Hamilton thinks requiring local governments to adopt multi-factor authentication could be the biggest bang for the buck in the whole program. “Multi-factor authentication is going to be a big deal. I do think it will move the needle. It will raise the bar, so we don’t have so much low-hanging fruit out there.”

Even if the grants help local governments improve their cybersecurity standings through initial upgrades, they don’t address any associated increases in long-term operating costs due to those improvements. “It’s a one-time grant,” Ridgeway says. “It’s not funding into perpetuity. It might get things in place, but you still have to figure out what your run costs are. If you purchase technology with this grant money and bring on additional resources to help implement it, you still have to have the care and feeding of that,” which hasn’t yet been reckoned for in DHS’s plans.
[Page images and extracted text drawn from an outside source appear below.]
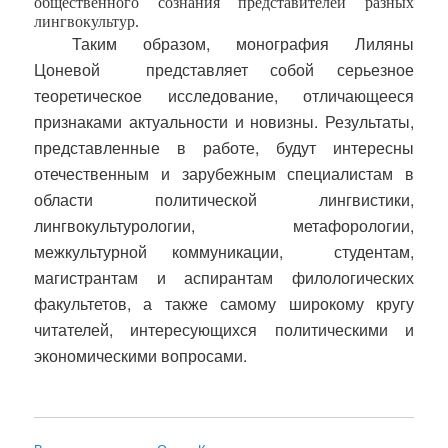
общественного сознания представителей разных
лингвокультур.
Таким образом, монография Лиляны
Цоневой
представляет собой серьезное
теоретическое исследование, отличающееся
признаками актуальности и новизны. Результаты,
представленные в работе, будут интересны
отечественным и зарубежным специалистам в
области политической лингвистики,
лингвокультурологии, метафорологии,
межкультурной коммуникации,
студентам,
магистрантам и аспирантам филологических
факультетов, а также самому широкому кругу
читателей, интересующихся политическими и
экономическими вопросами.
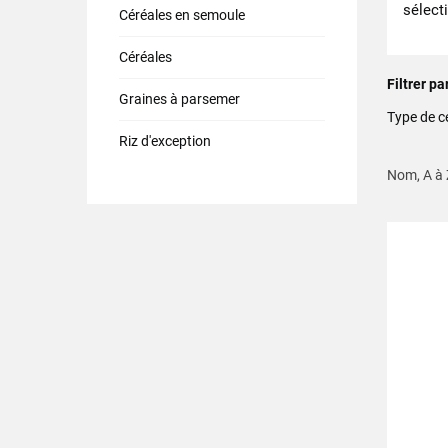
sélecti
Céréales en semoule
Céréales
Filtrer pa
Graines à parsemer
Type de c
Riz d'exception
Nom, A à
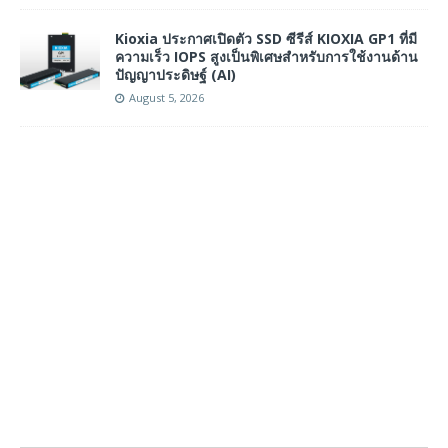
Kioxia ประกาศเปิดตัว SSD ซีรีส์ KIOXIA GP1 ที่มี
ความเร็ว IOPS สูงเป็นพิเศษสำหรับการใช้งานด้าน
ปัญญาประดิษฐ์ (AI)
August 5, 2026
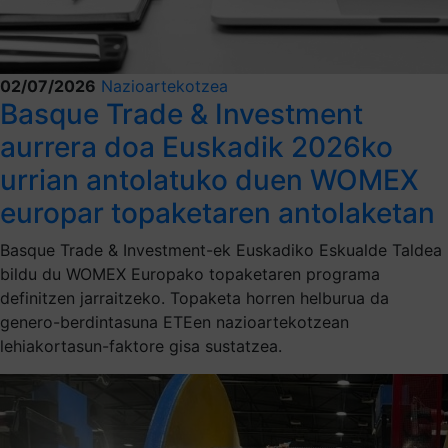
02/07/2026
Nazioartekotzea
Basque Trade & Investment
aurrera doa Euskadik 2026ko
urrian antolatuko duen WOMEX
europar topaketaren antolaketan
Basque Trade & Investment-ek Euskadiko Eskualde Taldea
bildu du WOMEX Europako topaketaren programa
definitzen jarraitzeko. Topaketa horren helburua da
genero-berdintasuna ETEen nazioartekotzean
lehiakortasun-faktore gisa sustatzea.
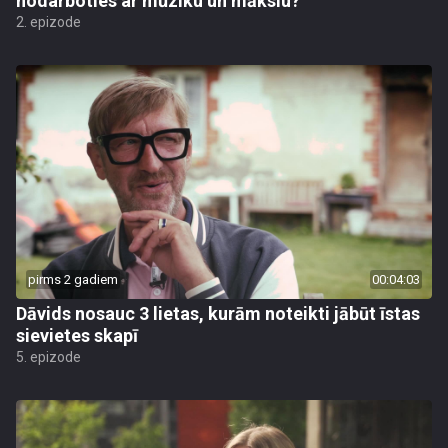
nodarboties ar mūziku un mākslu?
2. epizode
pirms 2 gadiem
00:04:03
Dāvids nosauc 3 lietas, kurām noteikti jābūt īstas
sievietes skapī
5. epizode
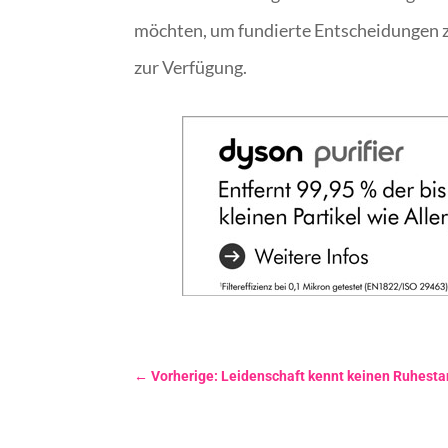
möchten, um fundierte Entscheidungen z
zur Verfügung.
←
Vorherige: Leidenschaft kennt keinen Ruhesta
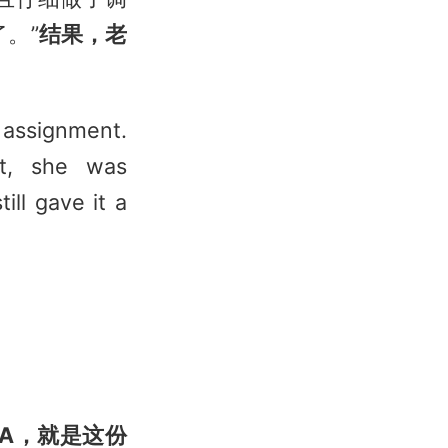
。”
结果，老
s assignment.
ut, she was
ill gave it a
A，就是这份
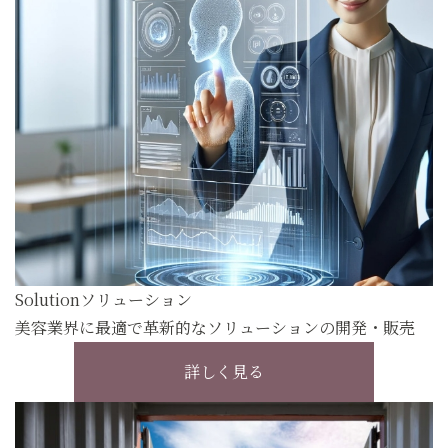
Solution
ソリューション
美容業界に最適で革新的なソリューションの開発・販売
詳しく見る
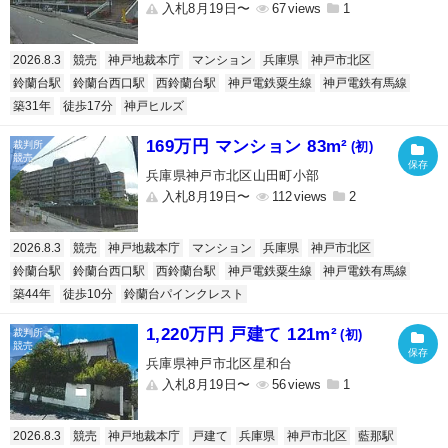
入札8月19日〜
67
1
2026.8.3
競売
神戸地裁本庁
マンション
兵庫県
神戸市北区
鈴蘭台駅
鈴蘭台西口駅
西鈴蘭台駅
神戸電鉄粟生線
神戸電鉄有馬線
築31年
徒歩17分
神戸ヒルズ
169万円 マンション 83m²
(初)
兵庫県神戸市北区山田町小部
入札8月19日〜
112
2
2026.8.3
競売
神戸地裁本庁
マンション
兵庫県
神戸市北区
鈴蘭台駅
鈴蘭台西口駅
西鈴蘭台駅
神戸電鉄粟生線
神戸電鉄有馬線
築44年
徒歩10分
鈴蘭台パインクレスト
1,220万円 戸建て 121m²
(初)
兵庫県神戸市北区星和台
入札8月19日〜
56
1
2026.8.3
競売
神戸地裁本庁
戸建て
兵庫県
神戸市北区
藍那駅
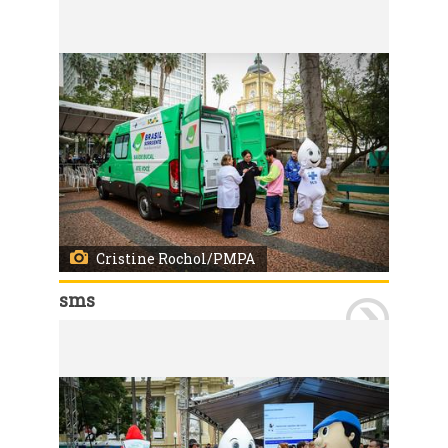
Porto Alegre, RS, 19/06/2026 Profissionais da Secretaria Municipal de Saúde (SMS) estiveram na Praça da Alfândega integrando a Feira da Cidadania promovida pelo governo federal. Pela Saúde, o público teve acesso a vacinação contra a gripe, testes rápidos para identificar infecções sexualmente transmissíveis (ISTs) e a equipe de saúde bucal realizando exames para identificar lesões que possam caracterizar câncer bucal. Também foram distribuíram kits contendo creme, fio e escova dental, além de materiais informativos com orientações para evitar ISTs. Foto: Cristine Rochol/PMPA
Cristine Rochol/PMPA
sms
Porto Alegre, RS, 19/06/2026 Profissionais da Secretaria Municipal de Saúde (SMS) estiveram na Praça da Alfândega integrando a Feira da Cidadania promovida pelo governo federal. Pela Saúde, o público teve acesso a vacinação contra a gripe, testes rápidos para identificar infecções sexualmente transmissíveis (ISTs) e a equipe de saúde bucal realizando exames para identificar lesões que possam caracterizar câncer bucal. Também foram distribuíram kits contendo creme, fio e escova dental, além de materiais informativos com orientações para evitar ISTs. Foto: Cristine Rochol/PMPA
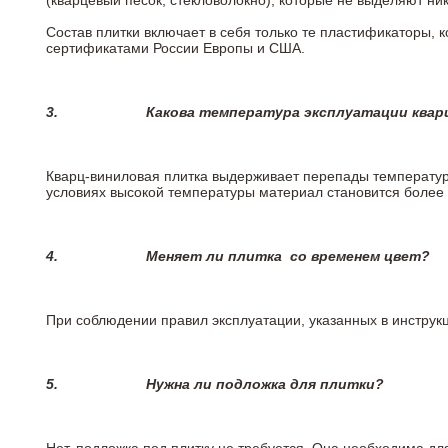
(кварцевый песок, стекловолокно), которые не выделяют ни
Состав плитки включает в себя только те пластификаторы,
сертификатами России Европы и США.
3.
Какова температура эксплуатации квар
Кварц-виниловая плитка выдерживает перепады температур о
условиях высокой температуры материал становится более 
4.
Меняет ли плитка
со временем цвет?
При соблюдении правил эксплуатации, указанных в инструкци
5.
Нужна ли подложка для плитки?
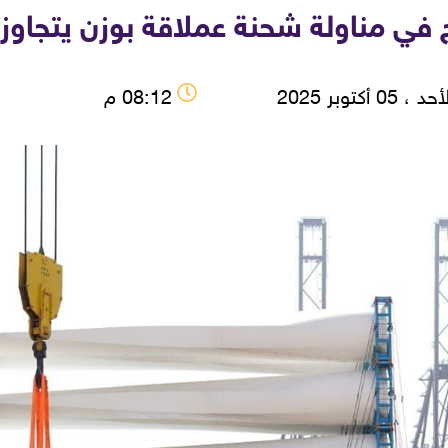
لة شحنة عملاقة بوزن يتجاوز 500 طن بميناء السخنة
 ، 05 أكتوبر 2025
08:12 م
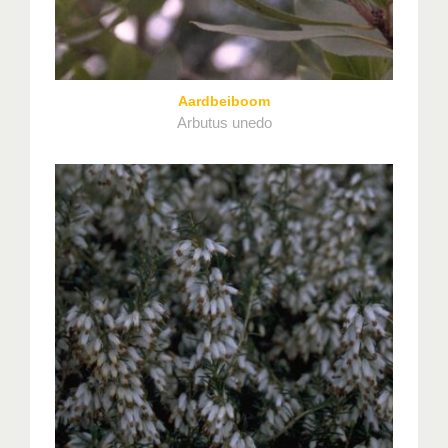
Aardbeiboom
Arbutus unedo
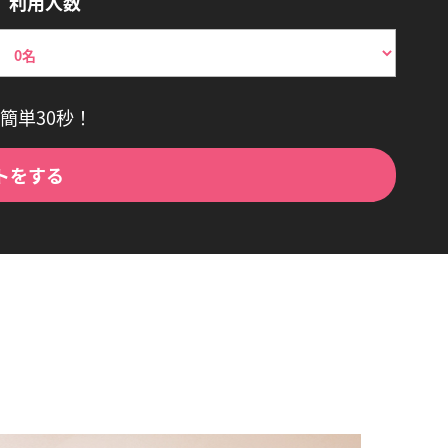
利用人数
簡単30秒！
トをする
Even so, Ridgeway is optimistic that the grants can only improve cybersecurity at the local government level. “As a cybersecurity professional, I think any improvement they can make is a good improvement.”

Mandiant’s O’Mara thinks the program’s structure will help local governments build and mature their cybersecurity programs over time. “The required cybersecurity plans under the program will be approved for a two-year period, and then subsequently reviewed annually to ensure entities are building on investments from previous award years, thereby triggering an evolving cybersecurity posture,” says O’Mara.

States and territories that want to participate in the grants program have until November 15 to apply for the planning grants. DHS plans to notify grant recipients of their funding status by November 30, with the anticipated award dates no later than December 31.